"Naik sampan, Mbak, Mas." Seseorang tiba-tiba memanggil kami. Suaranya dari sela-sela kapal itu. Ada seorang bapak separuh baya menepi ke dermaga sambil mendayung sampan. Baru setelah mengobrol kami tahu bapak itu bernama Nurdin. Ia berusia hampir 70 tahun. Nurdin adalah warga Suku Bajo dari Bone, Sulawesi Selatan, yang menikah dengan perempuan Sunda. Ia hidup puluhan tahun di kampung Luar Batang.
Nurdin salah satu penyedia jasa naik sampan. Ia akan mengantarkan wisatawan hingga mendekati laut lepas dan menyusuri dermaga Sunda Kelapa yang panjang. Kami menerima tawarannya dengan negosiasi harga sewa kapal Rp 50 ribu untuk satu kapal.
Kapal itu cukup untuk 7-8 orang. Lebarnya hanya 1 meter. Saat kapal jalan, kami harus benar-benar menyeimbangan badan. Artinya, tak boleh bergerak terlalu berlebihan.

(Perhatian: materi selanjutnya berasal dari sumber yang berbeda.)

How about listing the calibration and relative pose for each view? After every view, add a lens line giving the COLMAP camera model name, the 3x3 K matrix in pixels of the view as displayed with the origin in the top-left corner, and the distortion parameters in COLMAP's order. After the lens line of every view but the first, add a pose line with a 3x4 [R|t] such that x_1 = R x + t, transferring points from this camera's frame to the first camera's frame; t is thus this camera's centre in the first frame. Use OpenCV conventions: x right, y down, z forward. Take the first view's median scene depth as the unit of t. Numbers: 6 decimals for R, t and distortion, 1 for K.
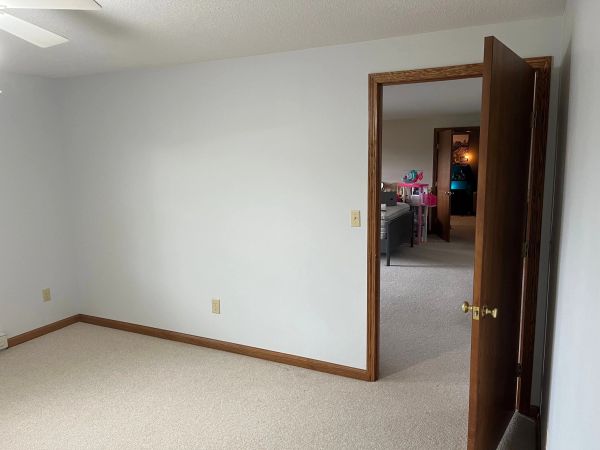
lens RADIAL K [[432.3, 0, 297.0], [0, 432.3, 226.0], [0, 0, 1]] dist [0.043546, -0.002592]
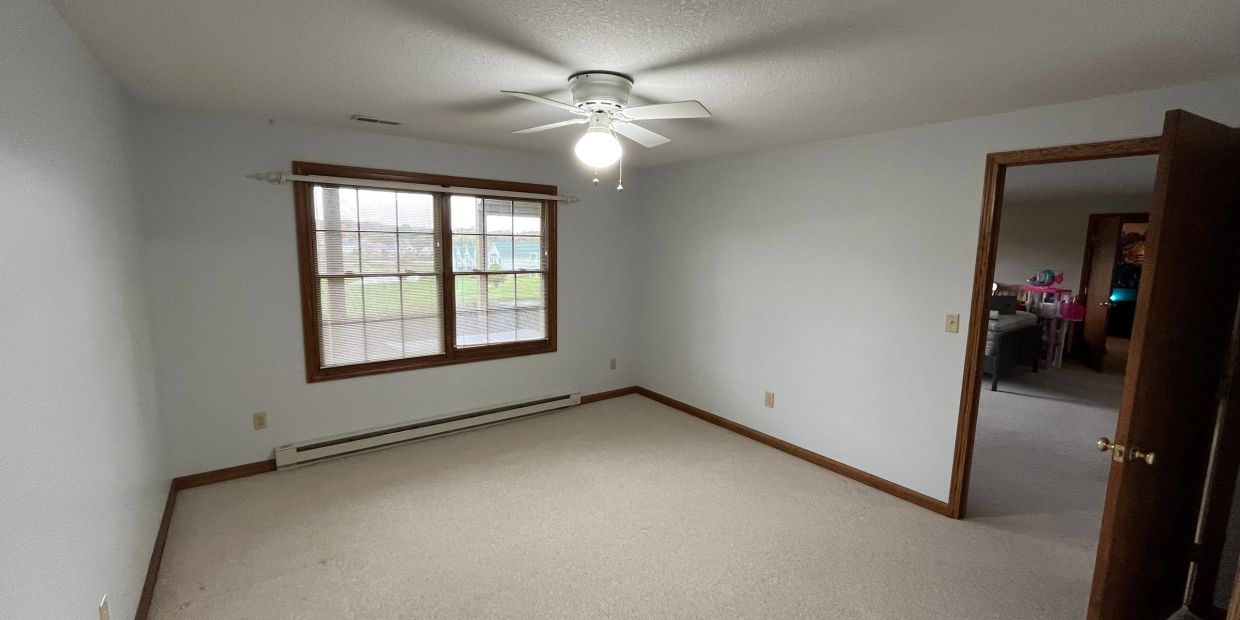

Kapal itu bergoyang ketika memecah gelombang. Sedikit ngeri rasanya. Kami berpikir, wisatawan yang naik sampan kudu jago berenang atau paling tidak punya nyali. Sebab, tak ada jaket pelampung di kapal tersebut.
Sepanjang menyusuri dermaga raksasa Sunda Kelapa, kami menyaksikan berderet kapal-kapal parkir. Juga, kampung-kampung nelayan yang habis terdampak relokasi oleh eks Gubernur DKI Jakarta, Basuki Tjahaja Purnama alias Ahok.

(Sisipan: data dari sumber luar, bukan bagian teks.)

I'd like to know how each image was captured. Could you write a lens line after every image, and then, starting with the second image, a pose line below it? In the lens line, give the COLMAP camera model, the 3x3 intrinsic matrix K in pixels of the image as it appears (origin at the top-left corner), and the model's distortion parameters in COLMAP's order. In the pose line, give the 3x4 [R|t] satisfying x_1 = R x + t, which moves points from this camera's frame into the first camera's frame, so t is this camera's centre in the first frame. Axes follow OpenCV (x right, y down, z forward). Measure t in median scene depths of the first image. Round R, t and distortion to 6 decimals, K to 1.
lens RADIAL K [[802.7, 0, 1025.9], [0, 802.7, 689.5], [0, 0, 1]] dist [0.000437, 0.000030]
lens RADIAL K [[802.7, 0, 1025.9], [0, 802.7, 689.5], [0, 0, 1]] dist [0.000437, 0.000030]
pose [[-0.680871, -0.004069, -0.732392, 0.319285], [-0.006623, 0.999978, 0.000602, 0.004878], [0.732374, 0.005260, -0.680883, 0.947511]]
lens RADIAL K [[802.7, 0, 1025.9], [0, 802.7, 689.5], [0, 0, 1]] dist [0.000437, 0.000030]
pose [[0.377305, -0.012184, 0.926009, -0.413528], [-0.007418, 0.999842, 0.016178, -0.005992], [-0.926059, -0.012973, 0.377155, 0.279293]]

Matahari sore juga dapat dilihat jelas. Pelan-pelan ia luruh di antara gedung gergasi di tepi pelabuhan. Langit Sunda Kelapa pun memerah. Cahaya yang memantul ke laut memberi efek keemasan.Mirdan, salah seorang awak kapalsedang menjemur pakaiannya yang basah di kapalnya yang sedang sandar di Pelabuhan Sunda Kelapa, Rabu, 3 Oktober 2018. Tempo/Francisca Christy Rosana
Puas 30 menit keliling dengan kapal sampan, kami lantas dibawa menuju tepi dermaga lagi. Namun, sebelum sampai, ada seorang nakhoda kapal menawari kami mampir ke kapalnya. Dia adalah Mirdan. Mirdan membawa kapal dari Riau menuju Jakarta. Kapalnya berisi sagu dan semen.
Di kapal Mirdan, kami dibiarkan keliling memasuki ruang kemudi, deck awak kapal, hingga ruang mesin. "Sini saya ajari navigasi," kata Mirdan. Ia menuntun menuju ruang kemudi. Diambilnya alat serupa teropong. Teropong itu berjarak pandang 7 kilometer. Di laut lepas, kapal lain dapat dipantau dengan alat tersebut.
Mirdan sudah sepekan menepi di Jakarta. Esok ia akan kembali ke Riau mengangkut logistik. Menjelang malam, kami pamit. Juga dengan Nurdin yang telah sudi mengajak kami keliling sisi perairan pelabuhan. Sore jelang malam, Sunda Kelapa terpotret rapi dalam ingatan, juga lensa-lensa kami.